Earlier that year, Slew o’ Gold won the Peter Pan Stakes (gr. II) and a division of the Wood Memorial Stakes (gr. I). His stakes-placings included runner-up efforts in the Belmont (gr. I) and Travers (gr. I) Stakes.
Though he experienced a stellar year, the turf filly All Along was voted Horse of the Year.
In 1984, Slew o’ Gold won the Whitney Handicap (gr. I) at Saratoga and returned to Belmont for the Woodward, Marlboro, and Jockey Club Gold Cup. He won all three--the Jockey Club by 9 3/4 lengths.
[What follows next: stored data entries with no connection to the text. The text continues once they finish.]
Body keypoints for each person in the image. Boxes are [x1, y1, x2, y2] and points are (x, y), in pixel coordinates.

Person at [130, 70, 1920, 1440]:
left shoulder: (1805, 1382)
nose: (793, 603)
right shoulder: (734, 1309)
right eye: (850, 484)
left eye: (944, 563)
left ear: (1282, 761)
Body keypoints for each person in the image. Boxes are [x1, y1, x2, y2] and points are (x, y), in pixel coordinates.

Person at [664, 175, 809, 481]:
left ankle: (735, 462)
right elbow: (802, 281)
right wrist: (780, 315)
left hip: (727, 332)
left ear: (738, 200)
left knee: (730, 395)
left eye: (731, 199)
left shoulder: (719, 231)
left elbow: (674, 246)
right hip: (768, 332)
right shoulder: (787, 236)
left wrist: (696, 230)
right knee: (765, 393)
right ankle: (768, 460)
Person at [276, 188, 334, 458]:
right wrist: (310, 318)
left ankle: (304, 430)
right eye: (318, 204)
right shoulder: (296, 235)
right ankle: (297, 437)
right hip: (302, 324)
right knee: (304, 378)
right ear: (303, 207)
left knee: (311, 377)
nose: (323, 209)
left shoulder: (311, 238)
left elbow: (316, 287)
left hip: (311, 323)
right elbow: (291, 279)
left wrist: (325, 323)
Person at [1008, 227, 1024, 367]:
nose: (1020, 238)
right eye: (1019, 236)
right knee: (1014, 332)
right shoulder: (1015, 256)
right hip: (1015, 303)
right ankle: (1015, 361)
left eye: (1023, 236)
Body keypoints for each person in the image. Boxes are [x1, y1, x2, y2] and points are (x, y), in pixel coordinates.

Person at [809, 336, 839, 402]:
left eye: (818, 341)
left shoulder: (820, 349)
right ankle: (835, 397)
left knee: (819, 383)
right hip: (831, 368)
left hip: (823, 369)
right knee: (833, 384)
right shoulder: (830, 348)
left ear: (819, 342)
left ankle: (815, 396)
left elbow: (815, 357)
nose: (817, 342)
Slew o’ Gold ran in the inaugural Breeders’ Cup Classic (gr. I) at Hollywood Park, won by Wild Again after a stretch drive in which Slew o' Gold was sandwiched between Gate Dancer on the outside and Wild Again on the inside. Wild Again finished a head in front of Gate Dancer, with Slew o’ Gold third, but Gate Dancer was taken down for interference, leaving Slew o’ Gold officially in second.
Slew o' Gold lost out to turf star John Henry for Horse of the Year, but was named champion older male.
Slew o’ Gold, who was bred by Claiborne Farm, retired with 12 wins from 21 races and earnings of $3,533,534. He first was trained by Sidney Watters Jr. and then by John Hertler.